Per conoscere è necessario un atto di astensione, una passività che non è rifiuto o privazione, ma è ritorno al primordiale, all’indistinto. La riconciliazione con il tutto, con il nascosto, con «la ragione materna» (3), si apre solo quando si è disposti all’ascolto, alla perdita di qualsiasi volontà per affidarsi alla fertilità della solitudine e dell’esilio.


Uno sperimentare la mancanza, un abitare un non luogo verso il quale si è cacciati e che si conserva non come patria ma come spazio di decostruzione e di rinascita.


Costretta a lasciare la sua amata Spagna per fuggire dal regime di Franco, nel 1939 per Zambrano si apre un lungo periodo di esilio che la porterà, per quarant’anni, lontana dalla sua terra natia. Sarà proprio l’espatrio a vestire un ruolo centrale nel pensiero e nella vita della filosofa spagnola, a operare da rottura e da rivelazione. É, infatti, solo nello spaesamento, nella perdita di senso che si rivela alla la pensatrice il profondo, l’abisso, la matrice originaria. 

«Comincia, l’iniziazione all’esilio, quando comincia l’abbandono, il sentirsi abbandonati. […] Nell’abbandono, solo quel proprio di cui si è spossessati appare, solo ciò che non si può giungere ad essere come essere proprio. Il proprio c’è soltanto in quanto negazione, impossibilità. Impossibilità di vivere che, quando ci si rende conto di questo è impossibilità di morire. La linea di demarcazione tra vita e morte che in egual modo si respingono. Mantenersi su questa linea è la prima esigenza che all’esiliato si presenta come ineludibile» (4).

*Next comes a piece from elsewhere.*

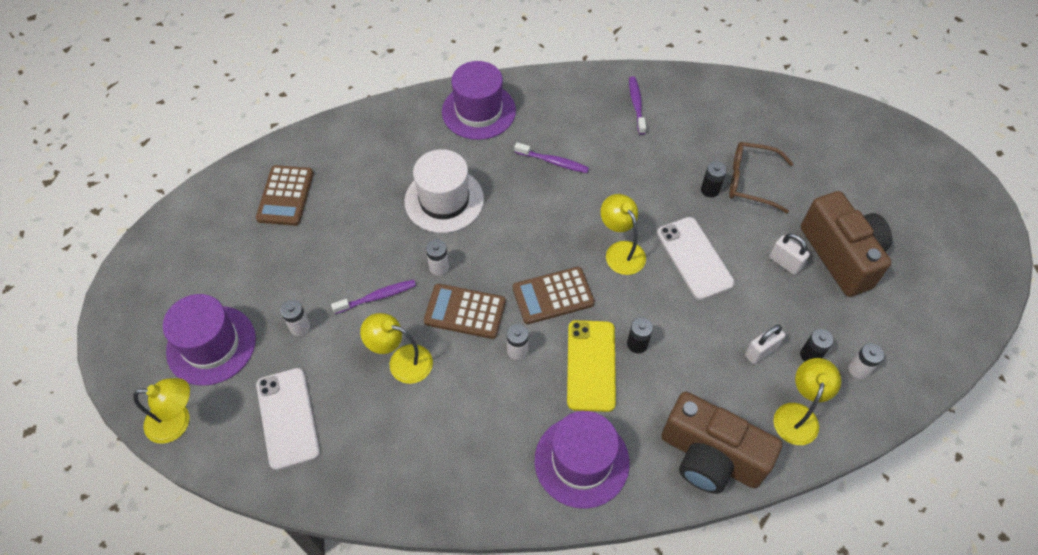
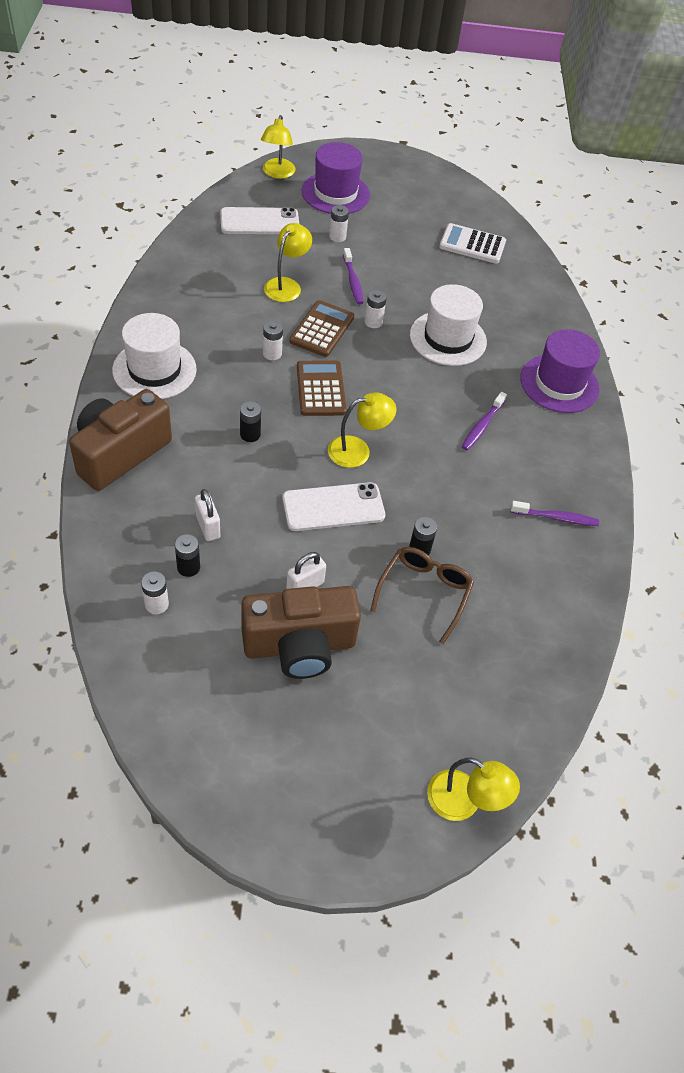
camera: 95 degrees right, 5 degrees down
(285, 196) = (472, 244): brown calculator -> white calculator
(581, 461) = (154, 370): purple hat -> white hat
(591, 365) = (240, 397): yellow phone -> none
(798, 415) = (130, 533): yellow lamp -> yellow lamp (464, 802)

Ed è proprio nel confino, nella pura recezione passiva, che il tutto si rivela, che si manifesta come sentire originario.

Ciò che la filosofia di Zambrano propone è di andare oltre «la forma in cui tutto ciò che nasce è destinato ad incarnarsi» attraverso un «risveglio della passività» (5). Essa è perdita dell’Io e di se stessi, verso un’ entrañas (termine che torna spesso nel pensiero della filosofa e che allude, come una metafora, al viscerale, al profondo, all’interiore) che si mostra solo mediante una visione


É la «ragione poetica» (6), quella della poesia e della mistica che, insieme con la filosofia, apre alle profondità del tutto.


Una ragione che prescinde l’interrogarsi, che rifiuta lo schematismo rigido della logica e dell’oggettività, in favore di una ricezione muta del reale che solo si mostra attraverso “barlumi di visioni”. Una ragione che è quasi un captare, un accogliere un sentire originario che è al fondo dell’esistenza e che si coglie solo lasciandosi trasportare oltre alla fragilità, oltre l’incompiutezza della vita umana. 

La filosofia di Zambrano è un richiamo all’embrionale, all’equilibrio che appare nella solitudine sonora e che, aprendo la strada all’essere e nell’essere, guida timidamente verso un sapere dell’anima.




(1) M. Zambrano, I beati, SE, Milano, 2010, p. 77, dove si legge: “L’attitudine filosofica è quanto c’è di più simile a un abbandono”.

(2) M. Zambrano, Chiari del bosco, Bruno Mondadori, Milano, 2004, p. 11.

(3) L. Mortari, Maria Zambrano, Feltrinelli, Milano 2019, p. 85, dove si legge: «La ragione materna è quella che anche di fronte alla realtà più oscura sa amare la vita».

(4) M. Zambrano, I beati, SE, Milano, 2010, p. 31-32.

(5) Cfr. M. Zambrano, I beati, SE, Milano, 2010, p.13.

(6) Cfr. A. Savignano, Maria Zambrano, Ragione Poetica, Marietti, Genova, 2004.